**Goal 1**
In the piece on Plan 9 and Linux namespaces, which system first implemented the /proc file system?
**Goal 2**
Carry on the piece on Plan 9 and Linux namespaces from the point where it stops.

**Document passage**
::::

Linux Namespaces Are a Poor Man's Plan 9 Namespaces

Plan 9 is the failed1 successor to Unix. It was developed by the same group, Bell Labs, with all of the experience they had gather in the twenty years since Unix was first written. Many features that are common today in many Unix systems, and some non Unix systems, came originally from Plan 9. For example, the /proc file system was first implemented in UNIX 8th Edition, which was the predecessor to Plan 92. Another example, which I will talk about in this post, is the use of process namespaces.

Plan 9 had two major ideas, that everything else was built on. The first was the idea that everything is a file. You might think that in Unix everything was already a file, but it was only partially true. In Plan 9 they took this idea to the extreme. Everything including the input and output of the system, process management and network connections were all accessed through the file system instead of the usual syscalls. The second major idea is, you guessed it, per process namespace.

::::

**Provided material**
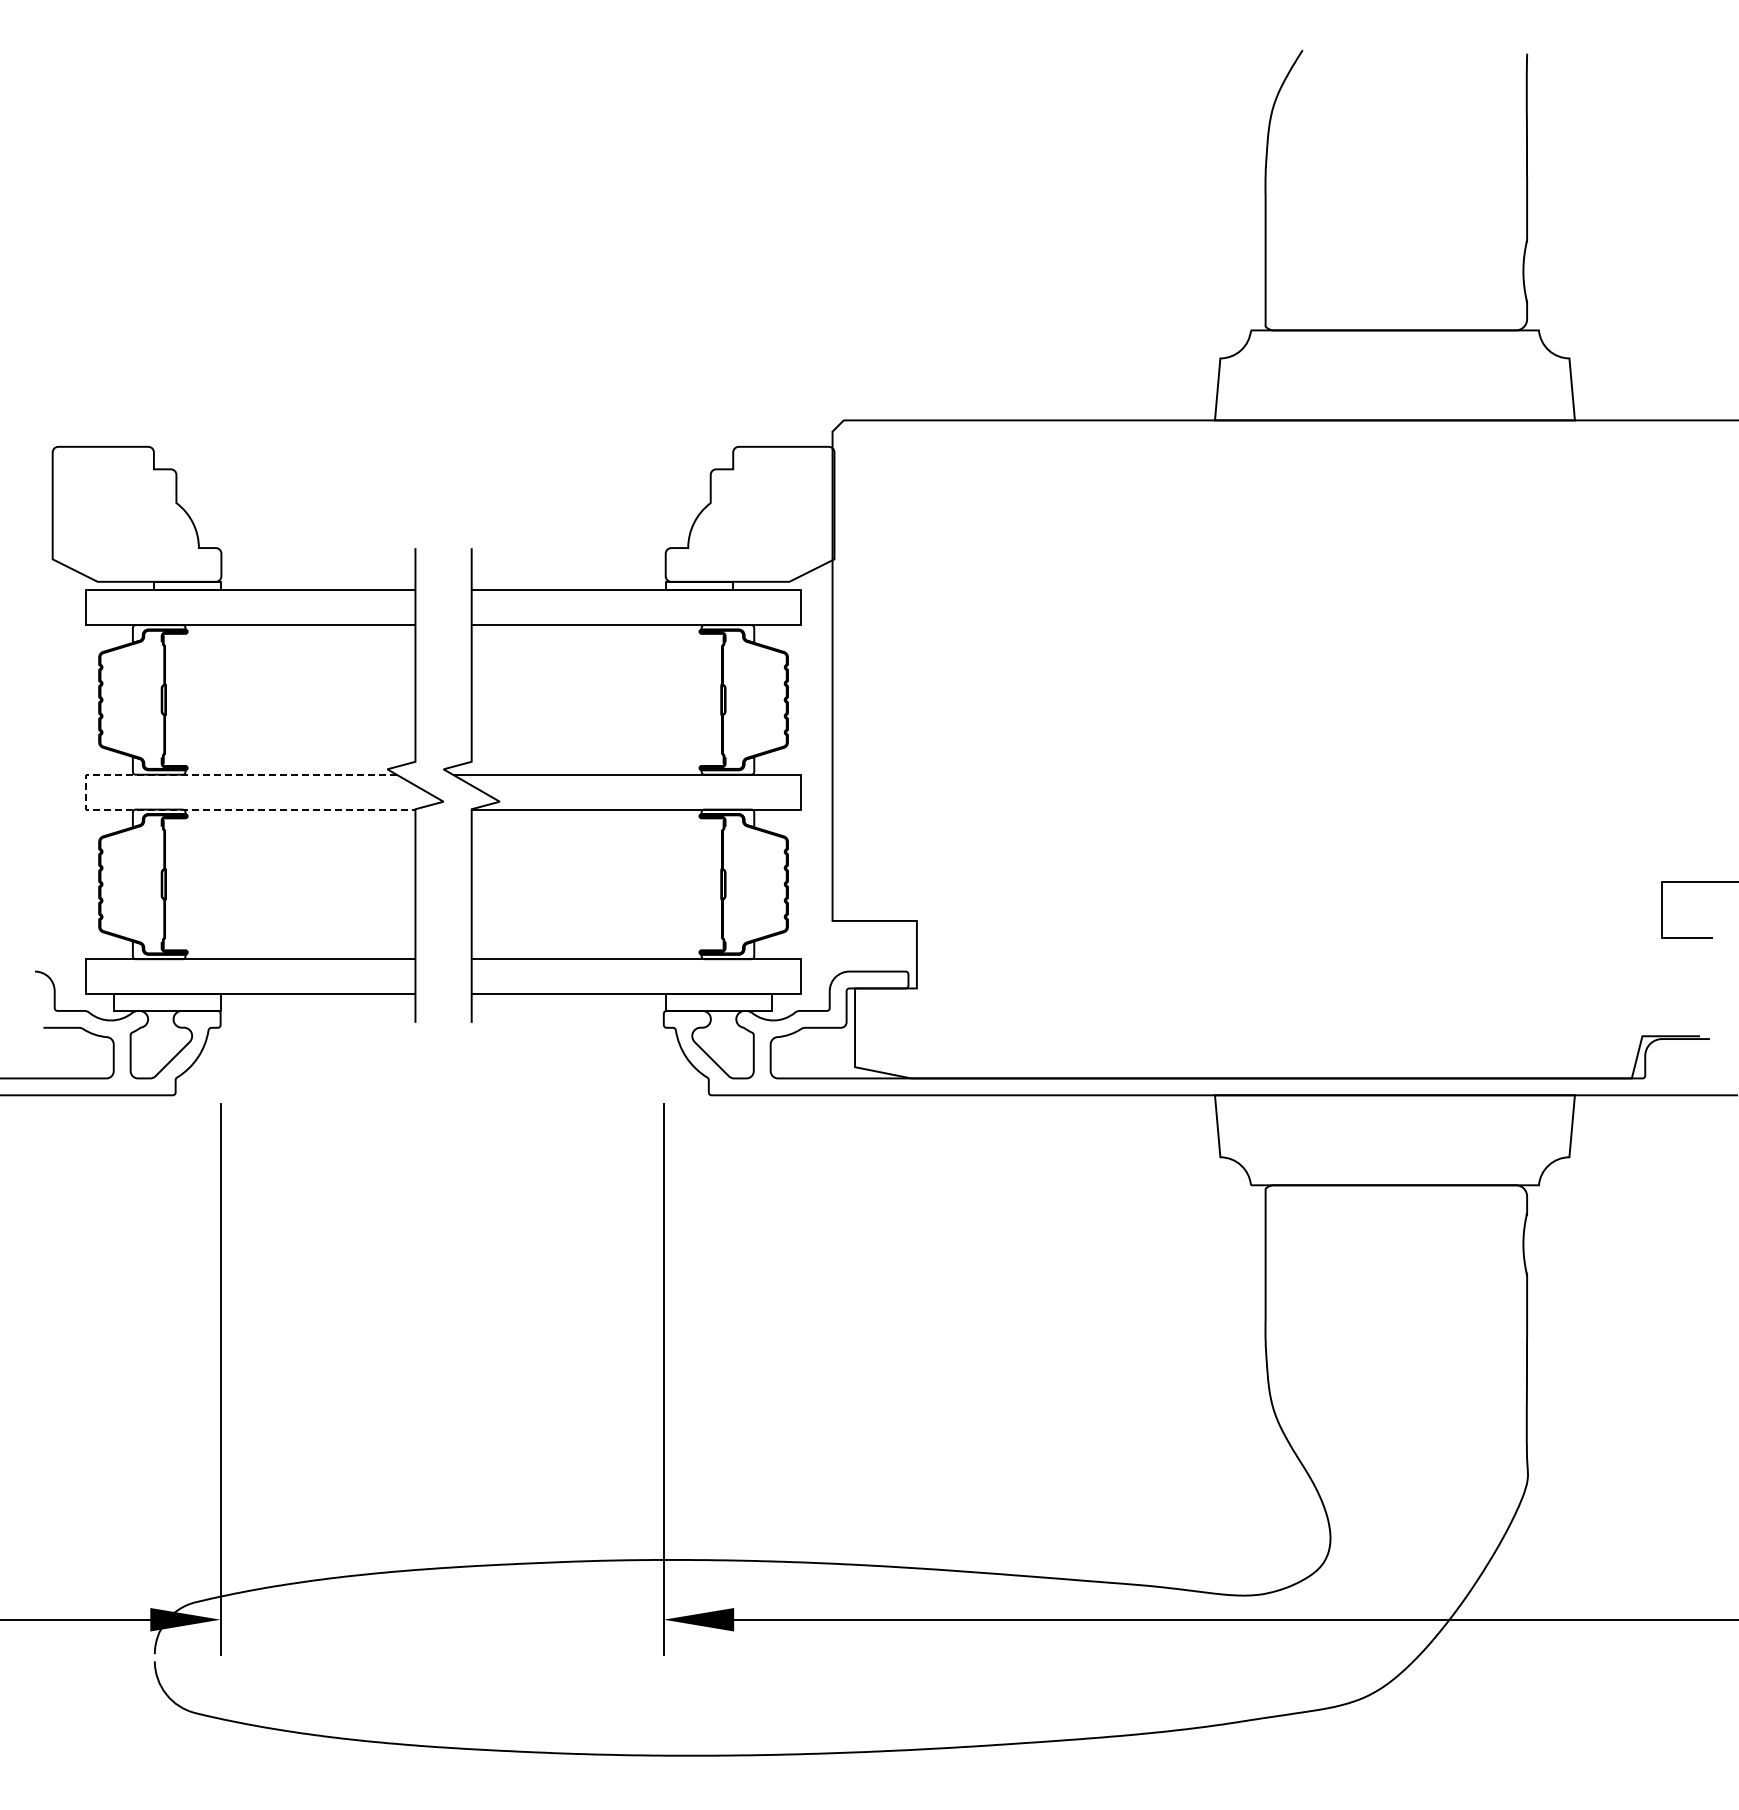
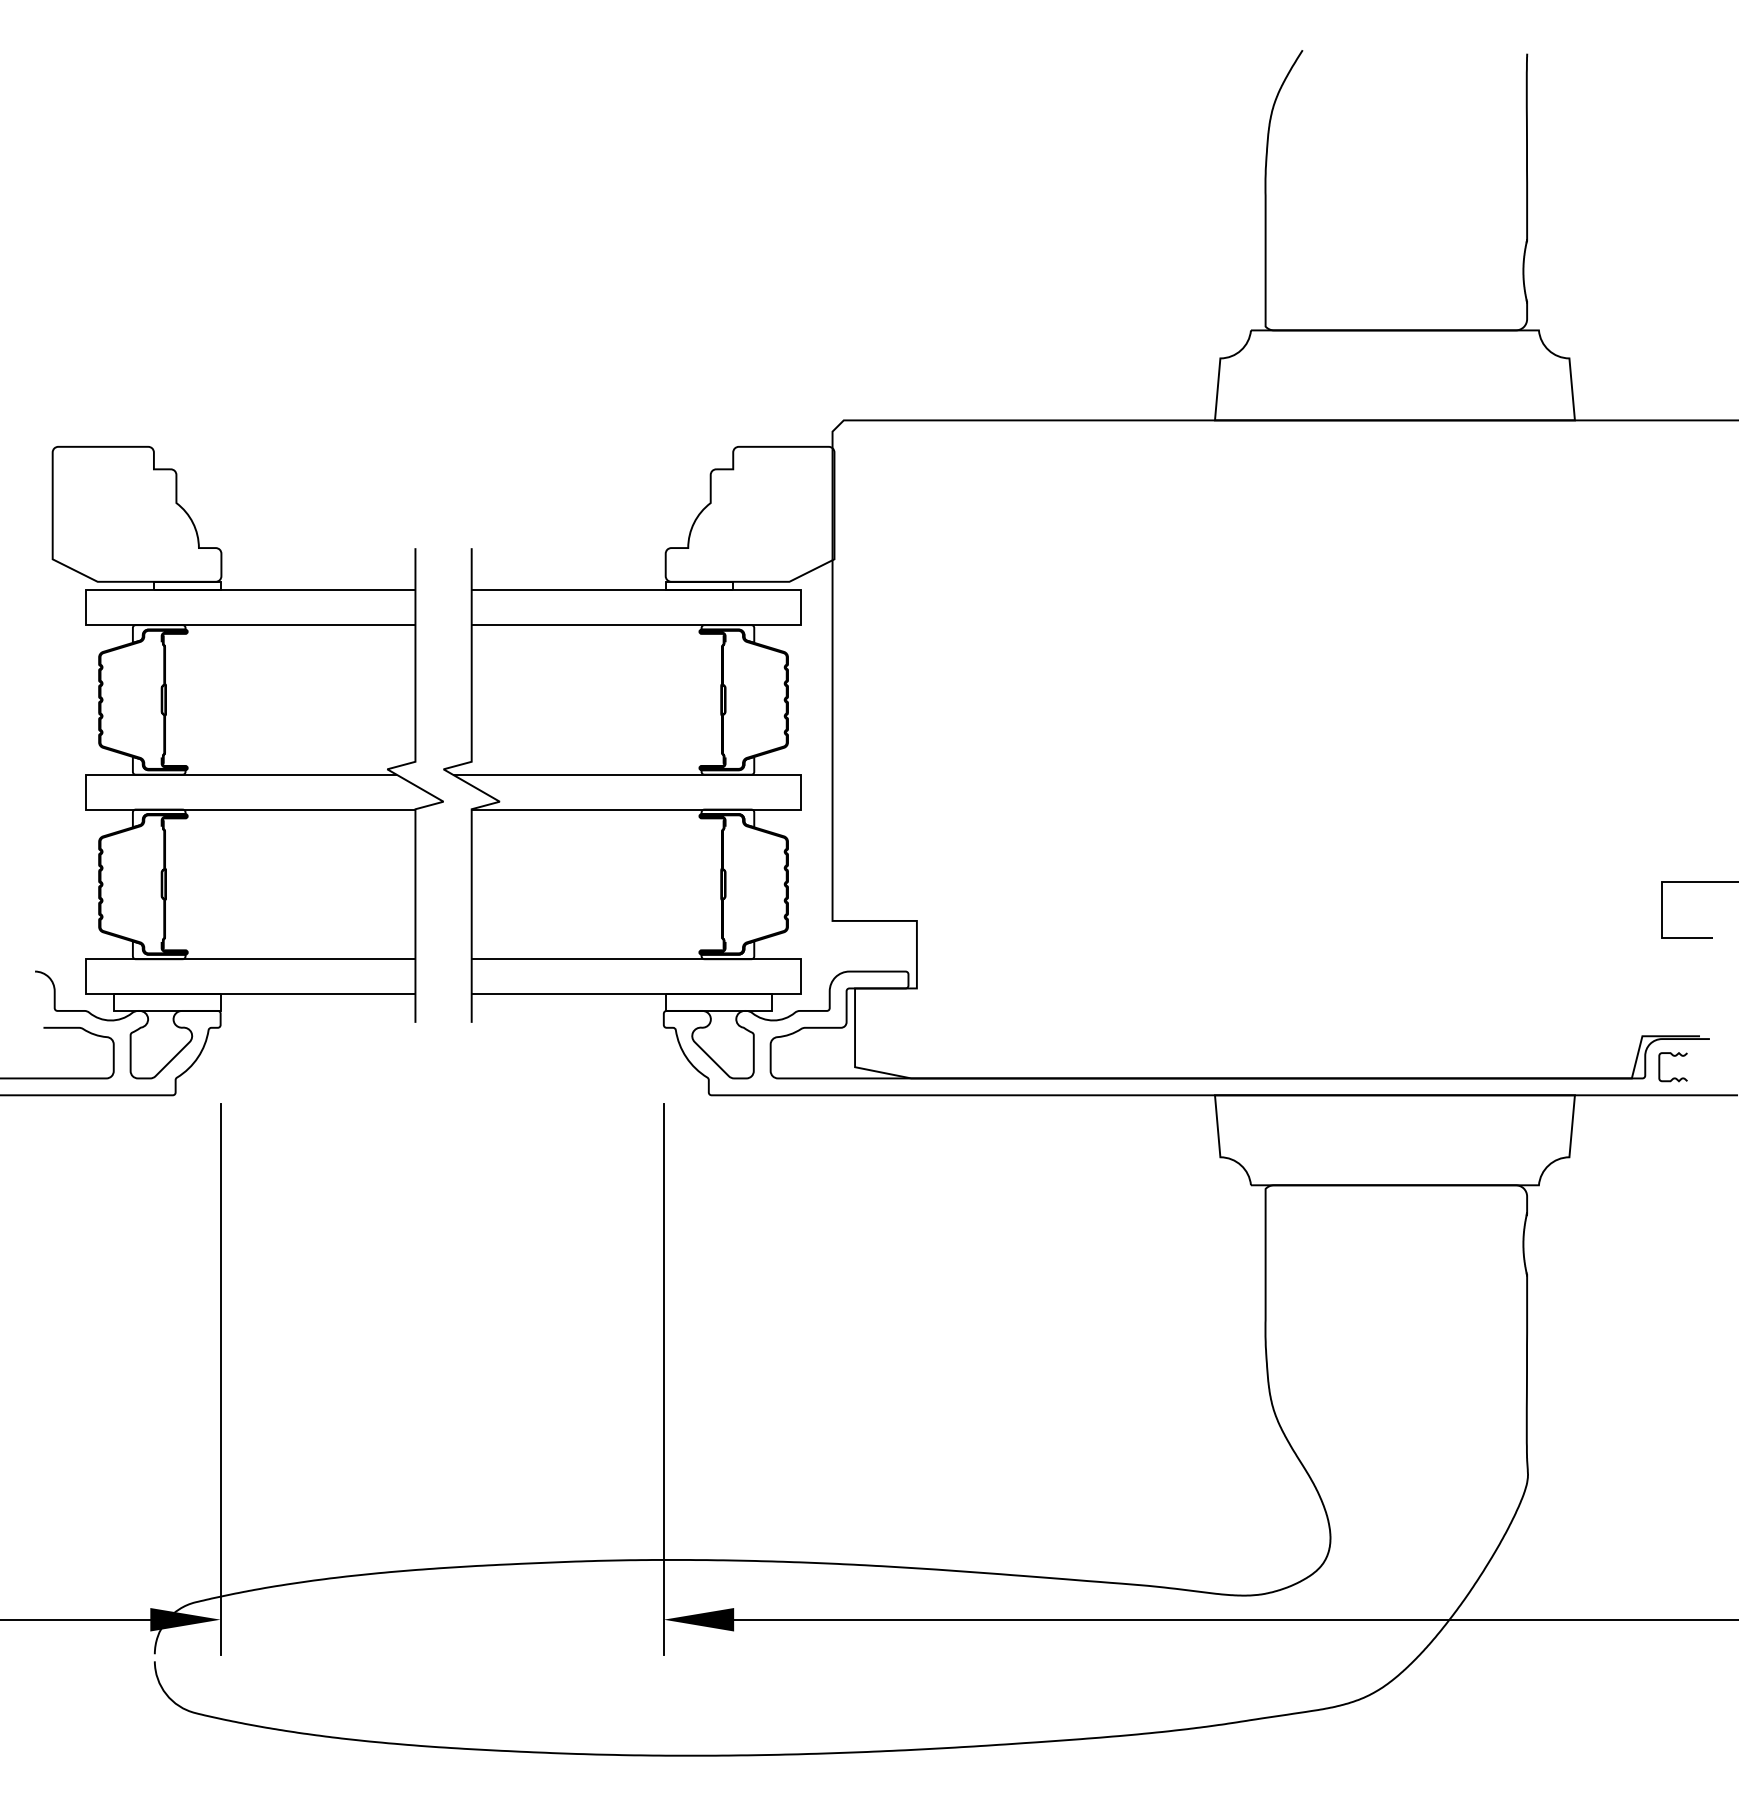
line at (86, 801): dashed -> solid
curve at (1673, 1077): none -> present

::::

**Task output 1**
UNIX 8th Edition.

**Task output 2**
These two major ideas are the key to what makes Plan 9 namespaces so great. Instead of having a different namespace API for each resource, like we have in Linux, we had a unified concept of filesystem namespaces. It already means that the namespace API is a lot simpler than its Linux counterpart, but it also means that we have a namespace for almost anything. A popular example is the drawterm terminal, which connects to a remote machine, and binds the client display and input devices into the process namespace. That makes for an elegant remote desktop solution that doesn’t require a custom protocol3.

The drawterm program also shows another awesome property of Plan 9, which is a side effect of the two major ideas. Plan 9 was made after the concept of computer networks was more common, and so it supports networking natively. Plan 9 has its own network filesystem protocol called 9p, which is used to create the filesystem view of the process. You don’t care if each resource is local or not, you access it the same way through the filesystem. A nice example of it, is that if you want to create a proxy in Plan 9, you just need to mount the remote /net directory of the proxy server into the local /net for the desired process.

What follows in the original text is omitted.